20 Mayıs 2009 Çarşamba

çetin altan

evet ikinci cumhuriyetçidir falan ama büyük adamdır aslında. sırf çetin altan öyle diye az anlamaya çalışmadım bu ikinci cumhuriyetçilerin kafasını. vazgeçtim sonra, çetin altan bile yanlış yorumluyor olabilir bazı gerçekleri, n'apalım?
yazarlıktan da siyasetten de çok çekmiştir.
meclis'de ölesiye dayak yemişliği de vardır, içerde yatmışlığı da.
çok küçük yaşta yatılı olarak verildiği galatasaray lisesi'nden gururla, ama bir yandan da babasına sitemle bahseder.
en çok kafaya taktığı problemlerden biri, türkiye'nin mesleksiz insan yığınlarıyla dolu olduğu ve bu yığınların eninde sonunda politikayı seçtiğidir. politikacıların çoğundan nefret eder.
herkesin kendi işini en iyi şekilde yapmaya çalıştığı, mesleğini sevdiği ve tabii ki sosyalist bir devlet yapısı hayal eder.
hep gölgesinde kalmış ve kalacak, kadınları çözmüş duyarlı yazar maskesi takan ahmet altan ve matematikçiliği sayesinde türkiye'ye en uygun ekonomik modellemeleri çözümleyebilecek gerçekçi yazar ayaklarına yatan mehmet altan'ın babasıdır.
sık sık tekrarladığı belli başlı kalıpları vardır. en sevdiklerimden biri:
"her ne kadar yeryüzü 250'den fazla ülkeye bölünmüş olsa da aslında insanlar sadece ikiye ayrılır: zenginler ve fakirler."

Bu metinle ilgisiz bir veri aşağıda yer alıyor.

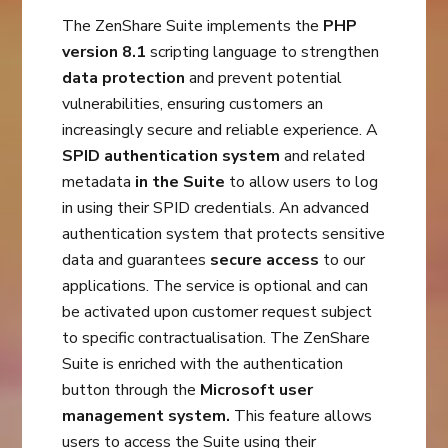
The ZenShare Suite implements the
PHP
version 8.1
scripting language to strengthen
data protection
and prevent potential
vulnerabilities, ensuring customers an
increasingly secure and reliable experience. A
SPID authentication system
and related
metadata
in the Suite
to allow users to log
in using their SPID credentials. An advanced
authentication system that protects sensitive
data and guarantees
secure access
to our
applications. The service is optional and can
be activated upon customer request subject
to specific contractualisation. The ZenShare
Suite is enriched with the authentication
button through the
Microsoft user
management system.
This feature allows
users to access the Suite using their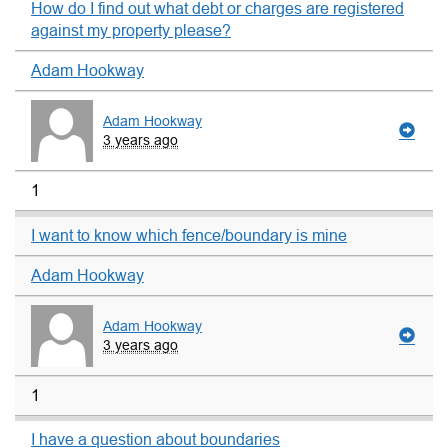
How do I find out what debt or charges are registered
against my property please?
Adam Hookway
Adam Hookway
3 years ago
1
I want to know which fence/boundary is mine
Adam Hookway
Adam Hookway
3 years ago
1
I have a question about boundaries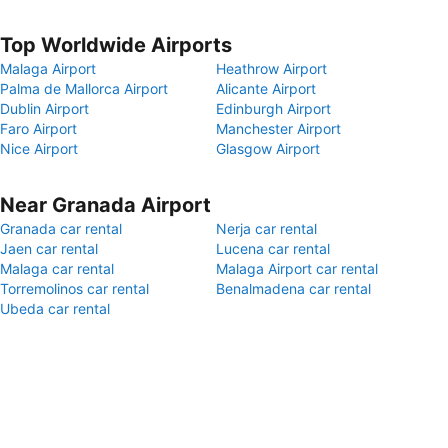
Top Worldwide Airports
Malaga Airport
Heathrow Airport
Palma de Mallorca Airport
Alicante Airport
Dublin Airport
Edinburgh Airport
Faro Airport
Manchester Airport
Nice Airport
Glasgow Airport
Near Granada Airport
Granada car rental
Nerja car rental
Jaen car rental
Lucena car rental
Malaga car rental
Malaga Airport car rental
Torremolinos car rental
Benalmadena car rental
Ubeda car rental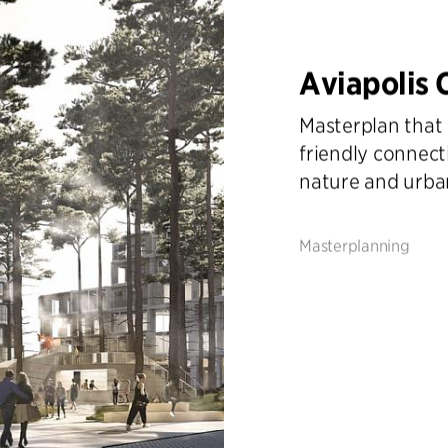
Aviapolis 
Masterplan that 
friendly connect
nature and urban
Masterplanning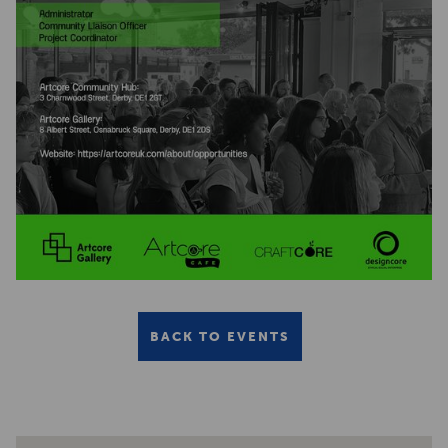
BACK TO EVENTS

divan pastanesi'nde görmüş ablam kendisini, 82 yaşında olmasına rağmen önünde şarap kadehi, elinde sigarası duruyormuş. bir rakı masasında başbaşa oturup sabahlara kadar muhabbet etmek istediğim adamlardandır çetin altan. ne hikayeler vardır onda, dinle dinle bitmez.